In order to lift a weight, muscular force must exceed the downward force of a load. The opposite occurs when you lower a weight – motor units are turned off until the downward force of the load is greater than the muscular force acting upon it. With less motor units active, greater tension and more damage occurs to the remaining muscle fibers, which prompts hypertrophy but may cause soreness in the process.
Eccentric loading can be reduced and even eliminated with the use of elastic assistance (e.g., a reverse-band setup on the squat, bench press, or chin-up), sleds, medicine balls, partner assistance, and in some cases by dropping the bar if using bumper plates. A useful method for beginners to avoid muscle soreness involves introducing eccentrics in a progressive manner as demonstrated below:
Week 1 – 100% concentric, 0% eccentric
Week 2 – 100% concentric, 50% eccentric
Week 3 – 100% concentric, 100% eccentric (normal ratio)
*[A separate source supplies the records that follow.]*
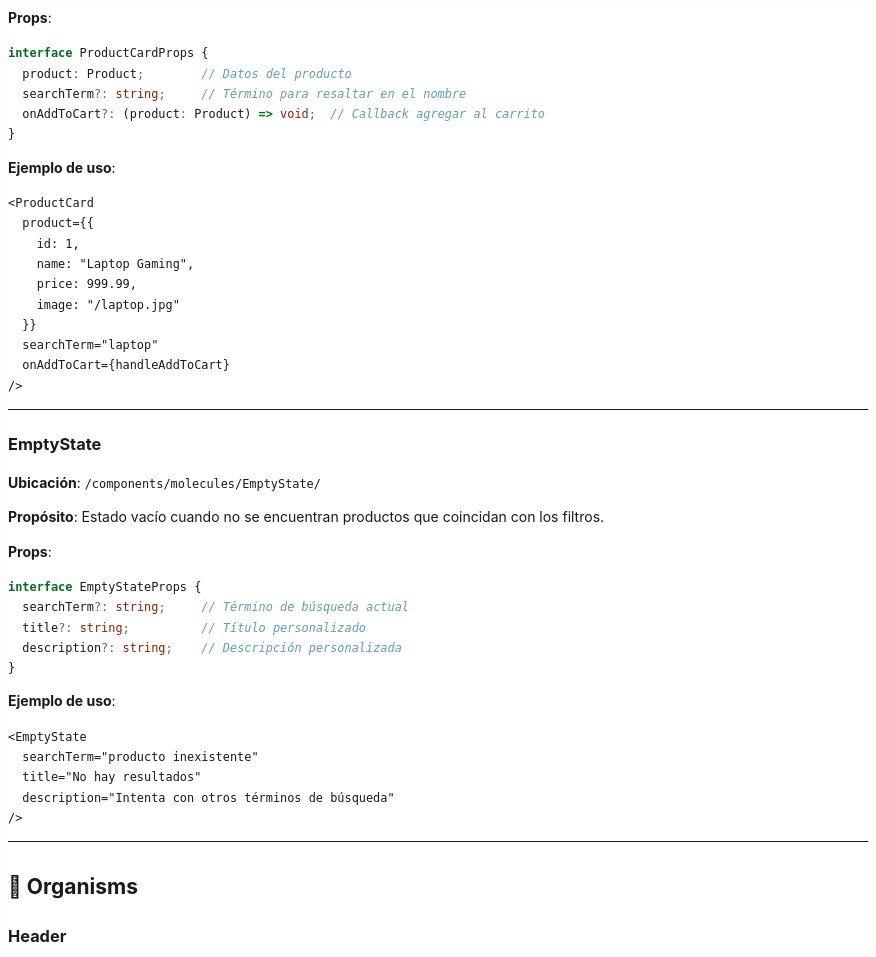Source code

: **Props**:
```typescript
interface ProductCardProps {
  product: Product;        // Datos del producto
  searchTerm?: string;     // Término para resaltar en el nombre
  onAddToCart?: (product: Product) => void;  // Callback agregar al carrito
}
```

**Ejemplo de uso**:
```tsx
<ProductCard
  product={{
    id: 1,
    name: "Laptop Gaming",
    price: 999.99,
    image: "/laptop.jpg"
  }}
  searchTerm="laptop"
  onAddToCart={handleAddToCart}
/>
```

---

### EmptyState

**Ubicación**: `/components/molecules/EmptyState/`

**Propósito**: Estado vacío cuando no se encuentran productos que coincidan con los filtros.

**Props**:
```typescript
interface EmptyStateProps {
  searchTerm?: string;     // Término de búsqueda actual
  title?: string;          // Título personalizado
  description?: string;    // Descripción personalizada
}
```

**Ejemplo de uso**:
```tsx
<EmptyState
  searchTerm="producto inexistente"
  title="No hay resultados"
  description="Intenta con otros términos de búsqueda"
/>
```

---

## 🏢 Organisms

### Header
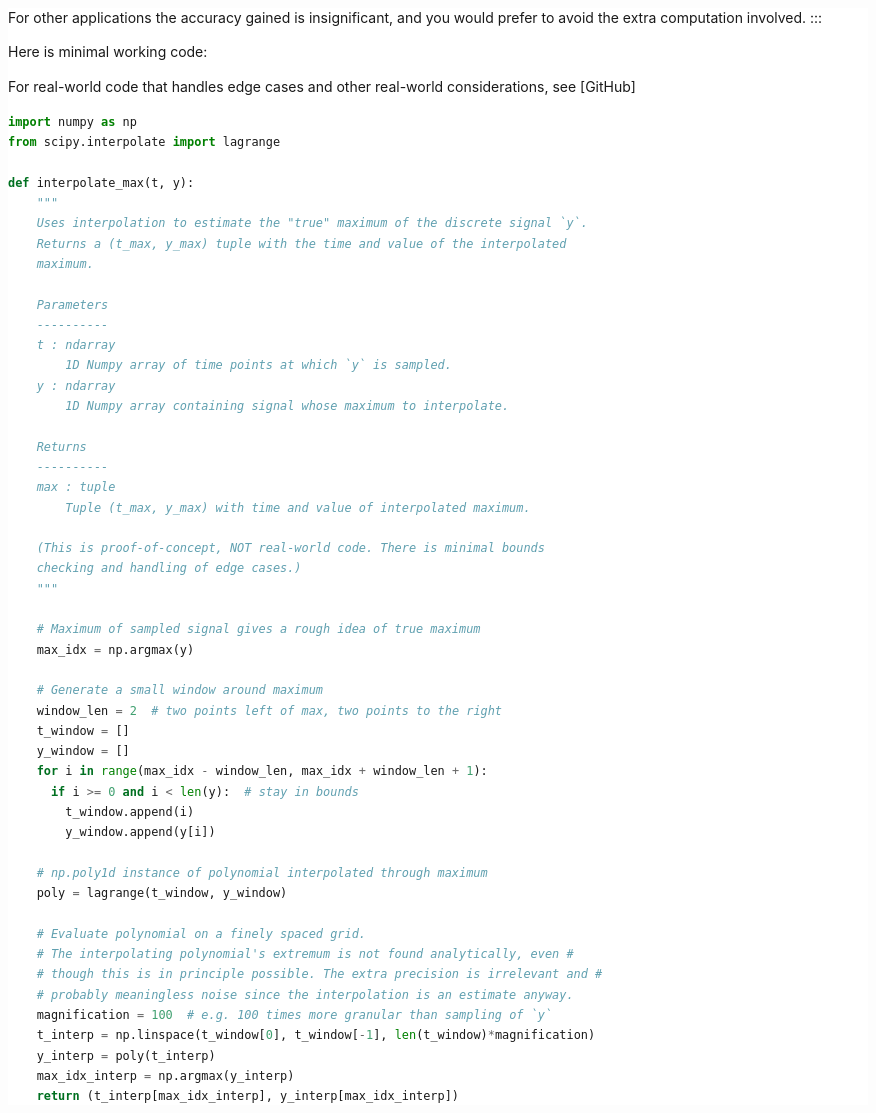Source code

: For other applications the accuracy gained is insignificant, and you would prefer to avoid the extra computation involved.
:::

Here is minimal working code:

For real-world code that handles edge cases and other real-world considerations, see [GitHub]

```python
import numpy as np
from scipy.interpolate import lagrange

def interpolate_max(t, y):
    """ 
    Uses interpolation to estimate the "true" maximum of the discrete signal `y`.
    Returns a (t_max, y_max) tuple with the time and value of the interpolated
    maximum.

    Parameters
    ----------
    t : ndarray
        1D Numpy array of time points at which `y` is sampled.
    y : ndarray
        1D Numpy array containing signal whose maximum to interpolate.

    Returns
    ----------
    max : tuple
        Tuple (t_max, y_max) with time and value of interpolated maximum.

    (This is proof-of-concept, NOT real-world code. There is minimal bounds
    checking and handling of edge cases.)
    """
    
    # Maximum of sampled signal gives a rough idea of true maximum
    max_idx = np.argmax(y)

    # Generate a small window around maximum
    window_len = 2  # two points left of max, two points to the right
    t_window = []
    y_window = []
    for i in range(max_idx - window_len, max_idx + window_len + 1):
      if i >= 0 and i < len(y):  # stay in bounds
        t_window.append(i)
        y_window.append(y[i])

    # np.poly1d instance of polynomial interpolated through maximum
    poly = lagrange(t_window, y_window)

    # Evaluate polynomial on a finely spaced grid.
    # The interpolating polynomial's extremum is not found analytically, even #
    # though this is in principle possible. The extra precision is irrelevant and #
    # probably meaningless noise since the interpolation is an estimate anyway.
    magnification = 100  # e.g. 100 times more granular than sampling of `y`
    t_interp = np.linspace(t_window[0], t_window[-1], len(t_window)*magnification)
    y_interp = poly(t_interp)
    max_idx_interp = np.argmax(y_interp)
    return (t_interp[max_idx_interp], y_interp[max_idx_interp])
```

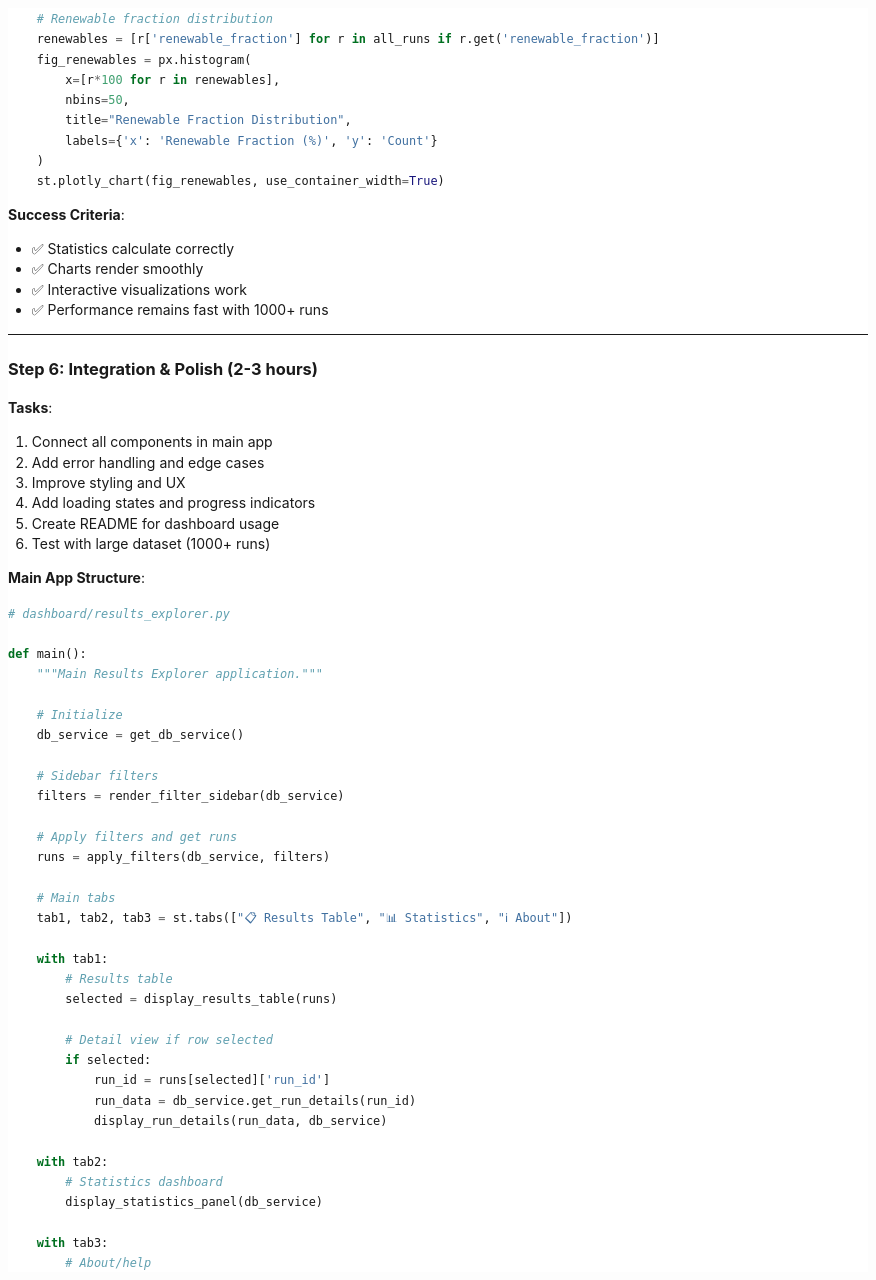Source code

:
```python
    # Renewable fraction distribution
    renewables = [r['renewable_fraction'] for r in all_runs if r.get('renewable_fraction')]
    fig_renewables = px.histogram(
        x=[r*100 for r in renewables],
        nbins=50,
        title="Renewable Fraction Distribution",
        labels={'x': 'Renewable Fraction (%)', 'y': 'Count'}
    )
    st.plotly_chart(fig_renewables, use_container_width=True)
```

**Success Criteria**:
- ✅ Statistics calculate correctly
- ✅ Charts render smoothly
- ✅ Interactive visualizations work
- ✅ Performance remains fast with 1000+ runs

---

### Step 6: Integration & Polish (2-3 hours)

**Tasks**:
1. Connect all components in main app
2. Add error handling and edge cases
3. Improve styling and UX
4. Add loading states and progress indicators
5. Create README for dashboard usage
6. Test with large dataset (1000+ runs)

**Main App Structure**:
```python
# dashboard/results_explorer.py

def main():
    """Main Results Explorer application."""

    # Initialize
    db_service = get_db_service()

    # Sidebar filters
    filters = render_filter_sidebar(db_service)

    # Apply filters and get runs
    runs = apply_filters(db_service, filters)

    # Main tabs
    tab1, tab2, tab3 = st.tabs(["📋 Results Table", "📊 Statistics", "ℹ️ About"])

    with tab1:
        # Results table
        selected = display_results_table(runs)

        # Detail view if row selected
        if selected:
            run_id = runs[selected]['run_id']
            run_data = db_service.get_run_details(run_id)
            display_run_details(run_data, db_service)

    with tab2:
        # Statistics dashboard
        display_statistics_panel(db_service)

    with tab3:
        # About/help
```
For example, assume a beginner was to perform two sets of the seated cable pulldown exercise. During the first week, the trainee will pull the bar to their chest (the concentric action) while their partner returns the bar to the initial position (the eccentric action) for every repetition of both sets. During the second week, the trainee performs both the concentric and eccentric action for the first set only; the second set is conducted with partner assistance on the eccentric action. During the third week and on, the trainee now performs both the concentric and eccentric action for every repetition of both sets. Dr. Tudor Bompa, considered by many as the father of periodization, believes this strategy will help personal trainers retain new clients since it deters soreness.